ZachXBT, the cross-series investigator, shared his findings on what he sees as the three most common misconceptions about the FTX hack – taking to Twitter to correct “a lot of misinformation” about the event and potential perpetrators.
In a lengthy November 20 Twitter post, the alleged “on-chain spy” website debunked speculation that Bahamian officials were behind the FTX hack, that exchanges knew the hacker’s true identity, and that the perpetrator traded in memecoins.
On the same day that FTX filed for bankruptcy on November 11, the crypto community began reporting suspicious transactions on wallets linked to FTX, with more than $650 million transferred from the wallet.
Although there was no official culprit, a November 17 statement from the Securities Commission of the Bahamas (SCB) stated that it had ordered the transfer of all FTX digital assets to a digital wallet owned by the commission around that time. Some believe the Savings and Credit Bank was behind the supposed “hack”.
However, ZachXBT argued that the 0x59 wallet address linked to the hacker was a Blackhat address and not affiliated with the FTX or SCB team because it “began selling ETH, DAI, BNB tokens and using a variety of bridges so cryptocurrencies can’t be frozen on 11/12.” “.
“The fact that 0x59 sporadically dumped tokens and pegged was a completely different behavior than other addresses that pulled out of FTX and instead multisig on chains like Eth or Tron,” he added.
Zach also notes that Blackhat wallet has also been in contact with another wallet, 0x24, which he suggests “has very [suspicious] on-chain behavior with inaccurate services:”
“This behavior is very different from what has been said about debtors moving assets into cold storage or the Bahamas government moving assets into Fireblocks.”
ZachXBT says its last key was the wallet address that sells ether
for ren Bitcoin (renBTC) and then using RenBridge, which he says will likely end up sending the funds to a “mixer sometime in the future.”
Blockchain analytics firm Chainalysis came to a similar conclusion in a November 20 post, stating:
“Reports that the money stolen from FTX was actually sent to the Bahamas Securities Commission are incorrect. Some of the money was stolen, and other money was sent to the regulators.”
FTX also commented on the recent fund movements, posting a warning to the exchanges that “certain funds transferred from FTX Global and associated debtors without permission on 11/11/22 are being transferred to them through intermediary wallets.”
ZachXBT also highlighted potential misinformation surrounding the claim that the hacker’s identity was discovered by “Kraken or other exchanges.”
The rumor has been circulating ever since Kraken’s chief security officer claimed in a November 12 post, “We know the user’s identity.”
“Actually,” says Zach, the user identified as the hacker is likely just an FTX group locking assets to a multi-sig wallet on Tron, using Kraken since the hot FTX wallet ran out of gas for transactions, as he states:
“The withdrawals to these multiple lots also match what Ryne Miller (FTX GC) said at the time.
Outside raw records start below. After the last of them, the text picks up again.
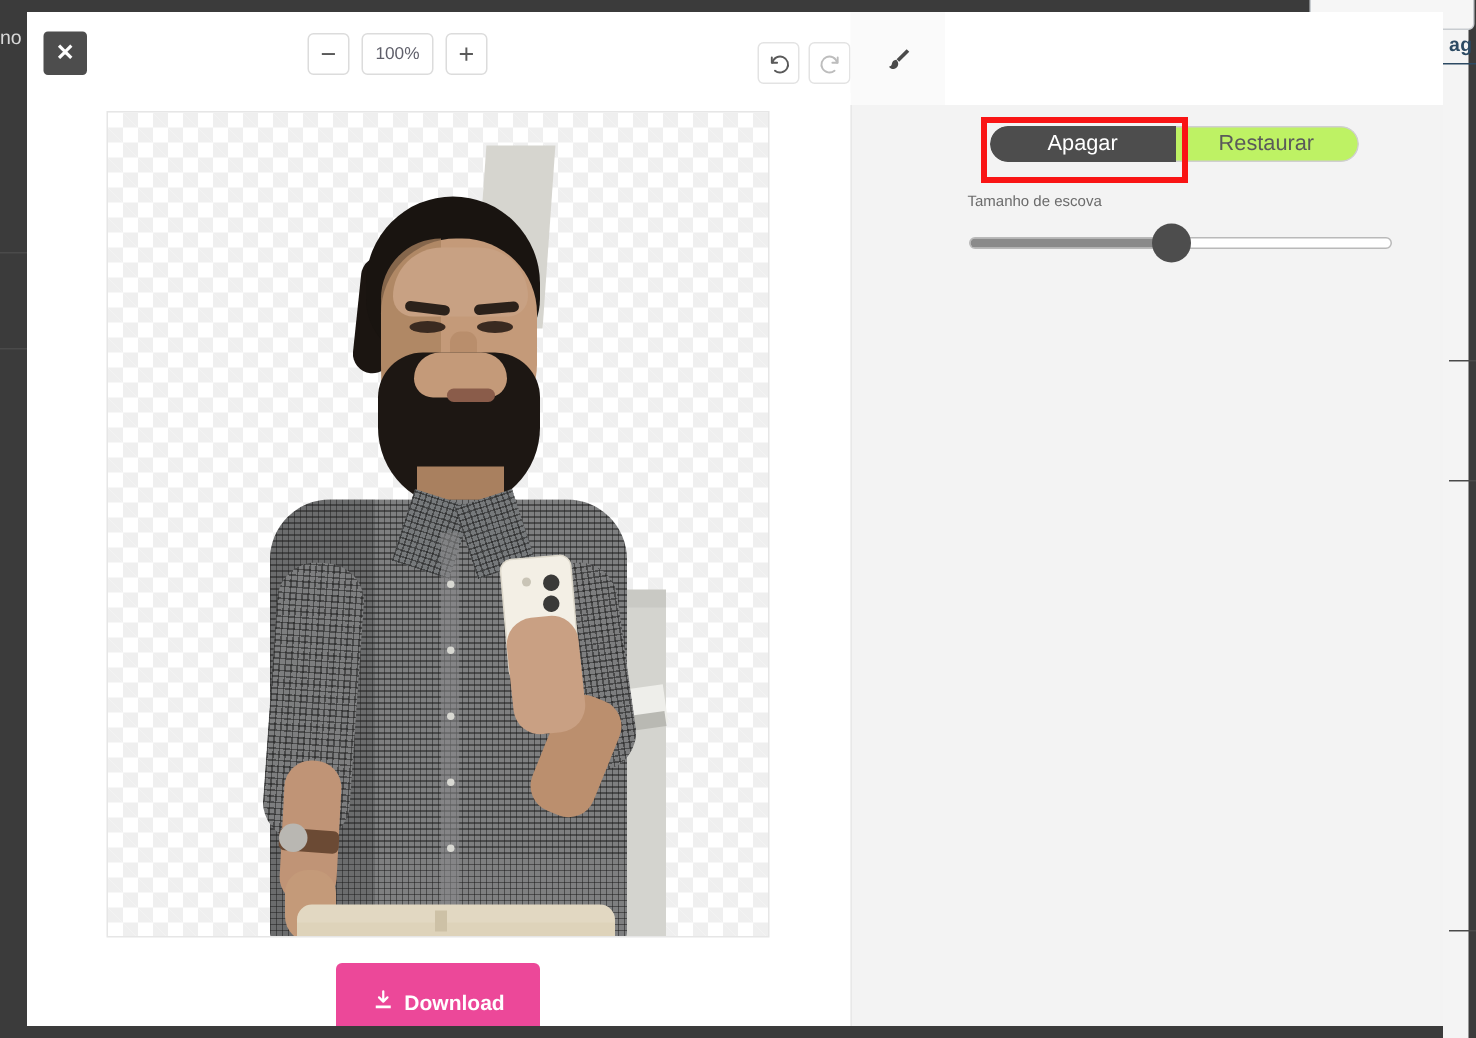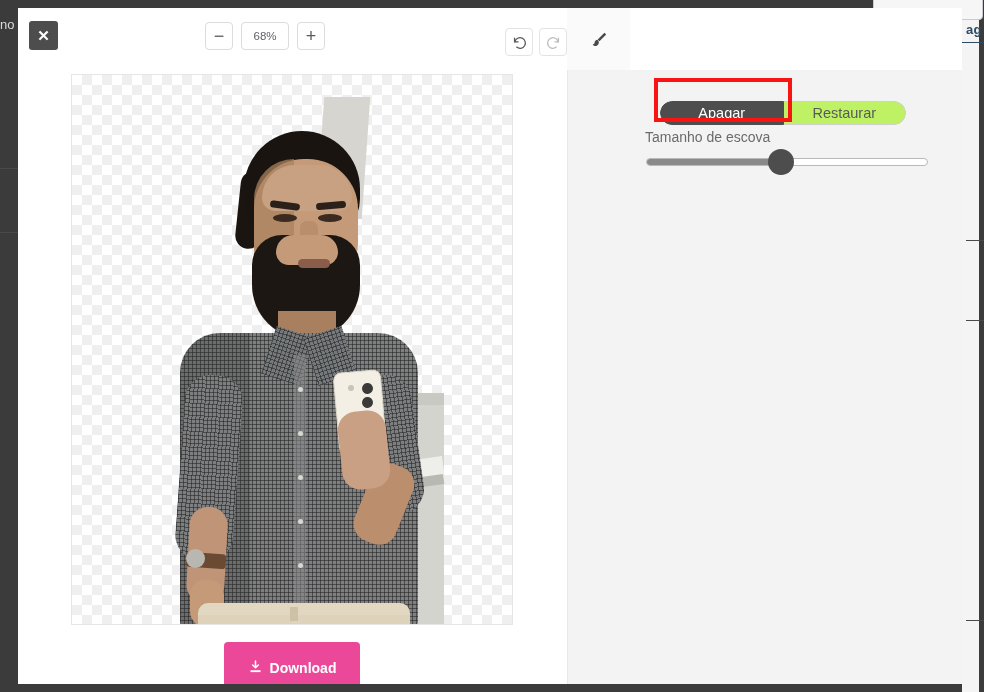--- a/index.html
+++ b/index.html
@@ -615,7 +615,7 @@
 
     <div id="zoom-group">
       <button class="zoom-btn">−</button>
-      <div id="zoom-level">68%</div>
+      <div id="zoom-level">100%</div>
       <button class="zoom-btn">+</button>
     </div>
 

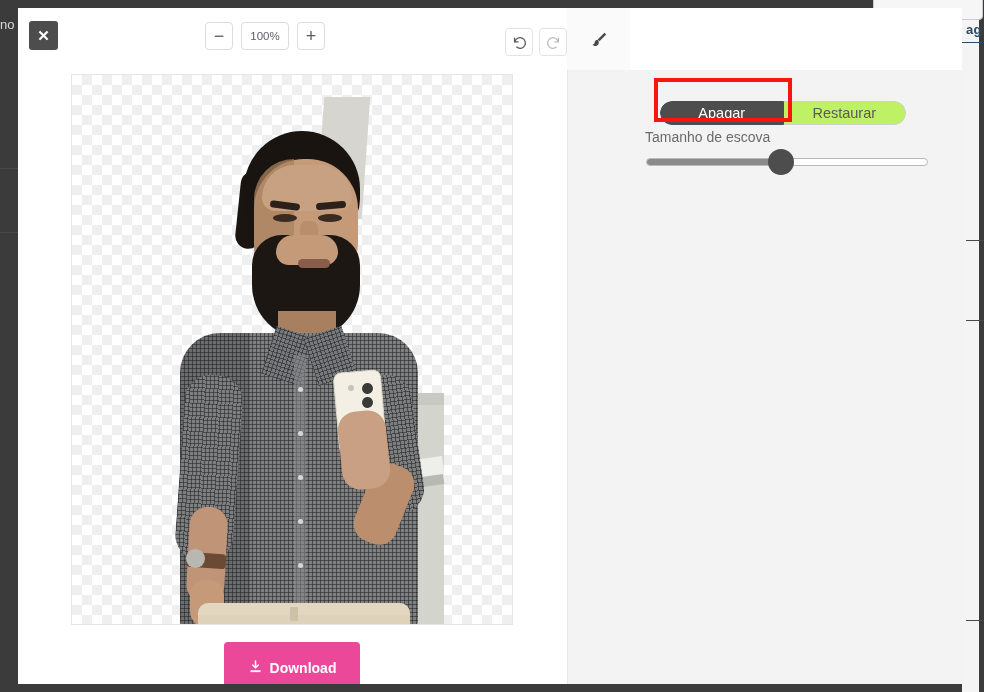--- a/index.html
+++ b/index.html
@@ -515,7 +515,6 @@
     height: 24px;
     border-radius: 16px;
     overflow: hidden;
-    margin-top: 17px;
   }
   .toggle-btn {
     flex: 1;

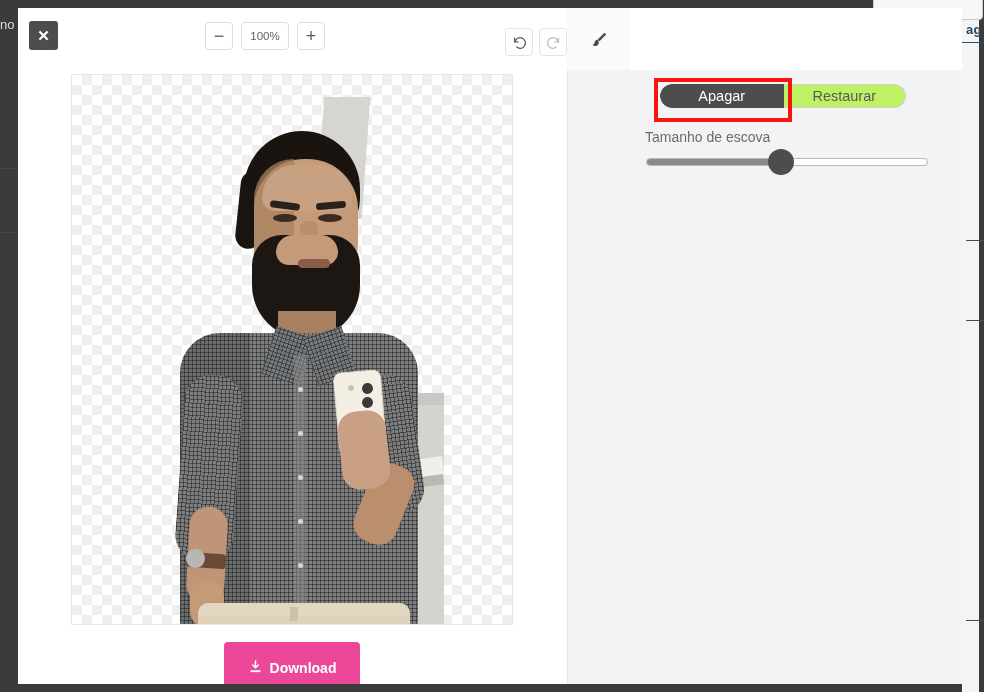--- a/index.html
+++ b/index.html
@@ -555,7 +555,7 @@
     position: absolute;
     left: 77px;
     top: 59px;
-    font-size: 14px;
+    font-size: 10px;
     color: #6b6b6b;
   }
This happened hours after the initial 0x59 withdrawals.”
Related: FTX Money On The Go As Thief Converts Thousands Of ETH To Bitcoin
As a final point, ZachXBT took aim at the rumor that the FTX hacker was trading in memecoins, which was first noticed by blockchain analytics firm CertiK.
Instead, a blockchain investigator claims that transfers were “spoofed” on the Ethereum network, citing a March blog post by Etherscan community member Harith Kamarul, explaining how transactions can be forged.